Applications Beyond Registration Work and Future Prospects

• Construction and civil engineering: Expected as a measurement method for as-built management and ICT construction. Site supervisors recording locations of buried utilities or comparing design drawings to existing conditions on the spot using smartphone surveying is increasingly contributing to productivity improvements.

• Infrastructure inspection and maintenance: For inspections of roads and bridges, inspectors could carry smartphone surveying devices to capture accurate position and photographic records of inspection points in one operation. Location-tagged records will make later reporting and repair planning more accurate and faster.

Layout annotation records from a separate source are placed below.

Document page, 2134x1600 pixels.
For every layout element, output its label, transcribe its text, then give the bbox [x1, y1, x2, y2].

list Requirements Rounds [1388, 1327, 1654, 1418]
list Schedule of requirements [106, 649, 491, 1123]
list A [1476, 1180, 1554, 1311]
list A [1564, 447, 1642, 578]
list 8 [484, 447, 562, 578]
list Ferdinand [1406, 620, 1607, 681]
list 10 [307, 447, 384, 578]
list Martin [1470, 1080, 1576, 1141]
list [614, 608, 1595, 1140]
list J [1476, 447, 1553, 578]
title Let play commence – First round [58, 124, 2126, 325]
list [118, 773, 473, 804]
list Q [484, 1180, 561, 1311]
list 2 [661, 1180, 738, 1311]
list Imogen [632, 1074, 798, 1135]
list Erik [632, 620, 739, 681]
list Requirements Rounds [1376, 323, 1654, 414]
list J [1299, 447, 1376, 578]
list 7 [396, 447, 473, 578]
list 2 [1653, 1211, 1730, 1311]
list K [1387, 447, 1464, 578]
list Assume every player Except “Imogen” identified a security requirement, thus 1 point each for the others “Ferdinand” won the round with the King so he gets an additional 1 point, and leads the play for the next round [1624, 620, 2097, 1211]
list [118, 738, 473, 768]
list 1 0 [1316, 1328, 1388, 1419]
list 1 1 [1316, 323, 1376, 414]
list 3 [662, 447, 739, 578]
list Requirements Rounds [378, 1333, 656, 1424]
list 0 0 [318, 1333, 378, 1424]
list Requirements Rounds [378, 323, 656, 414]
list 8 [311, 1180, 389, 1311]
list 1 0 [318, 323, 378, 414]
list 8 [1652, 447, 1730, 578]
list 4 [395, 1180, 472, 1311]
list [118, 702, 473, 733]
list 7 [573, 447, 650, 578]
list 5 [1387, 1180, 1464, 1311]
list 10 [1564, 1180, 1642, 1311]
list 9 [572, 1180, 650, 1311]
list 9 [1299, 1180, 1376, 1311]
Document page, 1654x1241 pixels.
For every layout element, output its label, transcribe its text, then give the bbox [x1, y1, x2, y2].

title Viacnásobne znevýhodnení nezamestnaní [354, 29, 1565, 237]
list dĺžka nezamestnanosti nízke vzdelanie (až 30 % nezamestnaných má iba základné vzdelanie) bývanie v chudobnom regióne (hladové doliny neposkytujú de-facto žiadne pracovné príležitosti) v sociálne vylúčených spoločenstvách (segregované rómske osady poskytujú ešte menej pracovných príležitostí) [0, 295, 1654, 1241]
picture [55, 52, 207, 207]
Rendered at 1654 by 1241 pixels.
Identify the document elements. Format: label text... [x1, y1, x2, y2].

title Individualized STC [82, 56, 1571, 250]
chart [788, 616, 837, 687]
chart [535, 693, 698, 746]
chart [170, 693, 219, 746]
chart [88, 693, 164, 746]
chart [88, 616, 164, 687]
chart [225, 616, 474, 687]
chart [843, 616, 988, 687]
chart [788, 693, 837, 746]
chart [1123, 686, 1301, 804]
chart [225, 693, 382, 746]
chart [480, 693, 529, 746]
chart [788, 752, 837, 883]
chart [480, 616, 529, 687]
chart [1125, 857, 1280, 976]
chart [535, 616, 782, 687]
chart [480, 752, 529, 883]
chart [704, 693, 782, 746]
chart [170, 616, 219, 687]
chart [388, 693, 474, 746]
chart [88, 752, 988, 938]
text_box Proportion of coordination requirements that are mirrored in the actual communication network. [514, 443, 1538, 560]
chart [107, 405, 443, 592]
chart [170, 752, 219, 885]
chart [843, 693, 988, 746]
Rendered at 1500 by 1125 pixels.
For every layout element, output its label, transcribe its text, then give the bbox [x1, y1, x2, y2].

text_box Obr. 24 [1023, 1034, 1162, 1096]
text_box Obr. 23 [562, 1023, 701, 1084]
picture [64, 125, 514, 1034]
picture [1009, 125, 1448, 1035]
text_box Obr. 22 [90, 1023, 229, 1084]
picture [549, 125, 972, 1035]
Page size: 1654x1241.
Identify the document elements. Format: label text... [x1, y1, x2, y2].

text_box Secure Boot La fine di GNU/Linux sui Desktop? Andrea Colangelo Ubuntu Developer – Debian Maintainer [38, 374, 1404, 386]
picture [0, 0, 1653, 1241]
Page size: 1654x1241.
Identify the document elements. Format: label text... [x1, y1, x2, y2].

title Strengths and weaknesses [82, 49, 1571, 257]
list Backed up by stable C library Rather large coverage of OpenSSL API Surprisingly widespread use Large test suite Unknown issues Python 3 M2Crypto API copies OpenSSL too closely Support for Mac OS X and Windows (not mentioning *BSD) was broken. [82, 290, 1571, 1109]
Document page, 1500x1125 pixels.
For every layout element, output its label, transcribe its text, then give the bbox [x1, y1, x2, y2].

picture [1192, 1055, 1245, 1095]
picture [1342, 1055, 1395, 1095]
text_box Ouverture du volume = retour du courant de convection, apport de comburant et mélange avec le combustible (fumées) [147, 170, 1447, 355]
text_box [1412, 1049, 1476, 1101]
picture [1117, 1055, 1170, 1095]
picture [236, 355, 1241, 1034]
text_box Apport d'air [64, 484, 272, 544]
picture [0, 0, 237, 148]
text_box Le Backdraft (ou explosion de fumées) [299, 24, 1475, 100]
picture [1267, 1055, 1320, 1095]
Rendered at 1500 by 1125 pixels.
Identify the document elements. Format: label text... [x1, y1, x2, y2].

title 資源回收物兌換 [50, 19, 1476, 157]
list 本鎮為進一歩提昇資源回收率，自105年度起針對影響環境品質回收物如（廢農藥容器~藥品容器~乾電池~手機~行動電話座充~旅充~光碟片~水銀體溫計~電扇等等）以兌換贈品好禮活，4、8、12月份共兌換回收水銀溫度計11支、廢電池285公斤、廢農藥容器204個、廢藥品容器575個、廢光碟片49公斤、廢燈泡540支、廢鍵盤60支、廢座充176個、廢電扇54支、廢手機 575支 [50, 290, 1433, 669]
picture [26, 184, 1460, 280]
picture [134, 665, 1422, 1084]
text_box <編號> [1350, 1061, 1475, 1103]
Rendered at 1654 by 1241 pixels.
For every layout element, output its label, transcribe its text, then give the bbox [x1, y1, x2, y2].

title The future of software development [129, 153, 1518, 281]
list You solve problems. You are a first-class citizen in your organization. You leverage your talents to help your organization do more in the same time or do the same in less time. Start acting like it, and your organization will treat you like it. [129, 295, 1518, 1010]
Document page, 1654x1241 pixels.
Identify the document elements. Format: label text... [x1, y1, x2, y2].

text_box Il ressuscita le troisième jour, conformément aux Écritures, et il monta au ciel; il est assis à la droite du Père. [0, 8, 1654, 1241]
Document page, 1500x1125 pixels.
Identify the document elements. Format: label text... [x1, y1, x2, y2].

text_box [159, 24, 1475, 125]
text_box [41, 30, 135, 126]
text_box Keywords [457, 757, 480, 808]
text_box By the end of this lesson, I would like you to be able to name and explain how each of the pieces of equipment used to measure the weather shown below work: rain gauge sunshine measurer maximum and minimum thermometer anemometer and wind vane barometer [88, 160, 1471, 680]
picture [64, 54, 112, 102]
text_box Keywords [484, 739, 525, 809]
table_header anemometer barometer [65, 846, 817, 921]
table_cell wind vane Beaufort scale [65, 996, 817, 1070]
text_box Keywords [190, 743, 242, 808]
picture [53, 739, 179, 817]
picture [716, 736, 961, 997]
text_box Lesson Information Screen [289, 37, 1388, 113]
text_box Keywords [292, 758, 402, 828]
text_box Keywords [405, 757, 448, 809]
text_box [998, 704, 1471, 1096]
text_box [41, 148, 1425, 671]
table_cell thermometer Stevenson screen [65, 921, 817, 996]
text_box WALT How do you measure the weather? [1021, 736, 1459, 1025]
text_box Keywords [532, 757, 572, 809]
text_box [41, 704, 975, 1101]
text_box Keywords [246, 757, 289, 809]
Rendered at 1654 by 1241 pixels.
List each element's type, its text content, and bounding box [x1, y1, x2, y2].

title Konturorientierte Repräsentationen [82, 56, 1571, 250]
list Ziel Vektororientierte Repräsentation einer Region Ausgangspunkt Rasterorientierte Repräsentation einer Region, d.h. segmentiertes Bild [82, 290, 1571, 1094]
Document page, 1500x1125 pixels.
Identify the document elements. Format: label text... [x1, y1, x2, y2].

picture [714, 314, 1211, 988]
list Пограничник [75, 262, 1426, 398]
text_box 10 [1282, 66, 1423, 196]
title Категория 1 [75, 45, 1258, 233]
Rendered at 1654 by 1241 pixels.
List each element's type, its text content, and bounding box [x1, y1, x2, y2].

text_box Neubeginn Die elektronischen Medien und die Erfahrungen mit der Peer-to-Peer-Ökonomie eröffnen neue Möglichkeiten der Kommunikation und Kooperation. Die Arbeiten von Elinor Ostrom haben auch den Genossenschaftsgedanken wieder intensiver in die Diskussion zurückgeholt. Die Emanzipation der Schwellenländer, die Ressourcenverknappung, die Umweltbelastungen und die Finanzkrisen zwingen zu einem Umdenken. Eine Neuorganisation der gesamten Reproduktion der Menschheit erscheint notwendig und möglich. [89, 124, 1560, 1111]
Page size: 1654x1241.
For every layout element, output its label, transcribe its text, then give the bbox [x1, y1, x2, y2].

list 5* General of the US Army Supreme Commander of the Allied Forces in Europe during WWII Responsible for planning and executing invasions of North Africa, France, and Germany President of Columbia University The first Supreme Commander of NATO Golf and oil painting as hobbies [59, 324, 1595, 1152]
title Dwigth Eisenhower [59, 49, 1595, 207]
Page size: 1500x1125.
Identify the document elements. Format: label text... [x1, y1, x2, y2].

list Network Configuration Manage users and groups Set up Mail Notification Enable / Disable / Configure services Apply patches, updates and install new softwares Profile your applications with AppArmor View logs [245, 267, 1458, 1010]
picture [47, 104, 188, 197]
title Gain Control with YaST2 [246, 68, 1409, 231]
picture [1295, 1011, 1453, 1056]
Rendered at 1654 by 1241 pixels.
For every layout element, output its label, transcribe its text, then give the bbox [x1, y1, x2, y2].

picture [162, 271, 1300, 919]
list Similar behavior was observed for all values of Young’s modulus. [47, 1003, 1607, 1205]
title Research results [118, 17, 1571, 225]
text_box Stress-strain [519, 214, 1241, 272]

• Administrative surveying (control points and topographic surveys): Expected as a simplified tool for municipal control point surveys, cadastral surveys, and current-condition surveys. Surveying tasks that were traditionally outsourced could potentially be covered in-house at lower cost if staff are proficient with smartphone surveying.

In this way, the new surveying method enabled by smartphones × high-precision GNSS delivers “fast, inexpensive, and high-accuracy” data acquisition in many contexts. If it becomes widespread as a tool that anyone on site can use—not only specialist surveyors—the very concept of surveying work will change.

Of course, final judgments and responsibilities for legal boundary determination and registration rest with specialists. However, if smartphone surveying becomes established as a tool that strongly supports and reduces the labor of those specialists, it will also contribute to work-style reform across the industry.

Conclusion

For creating and updating Article 14 maps, the smartphone + high-precision GNSS approach is a revolutionary solution that can meet accuracy requirements while dramatically increasing productivity. It overcomes traditional problems of cost, manpower, and time, enabling precise surveying outcomes to be obtained efficiently on site. Advanced devices like LRTK are already in practical use and producing results in the field.

As judicial scriveners and surveyors engage in Article 14 map creation and boundary work, smartphone surveying will become an option that cannot be ignored. By skillfully adopting technology and enabling everyone to perform high-precision surveys, we can look forward to faster and more reliable registration and surveying administration.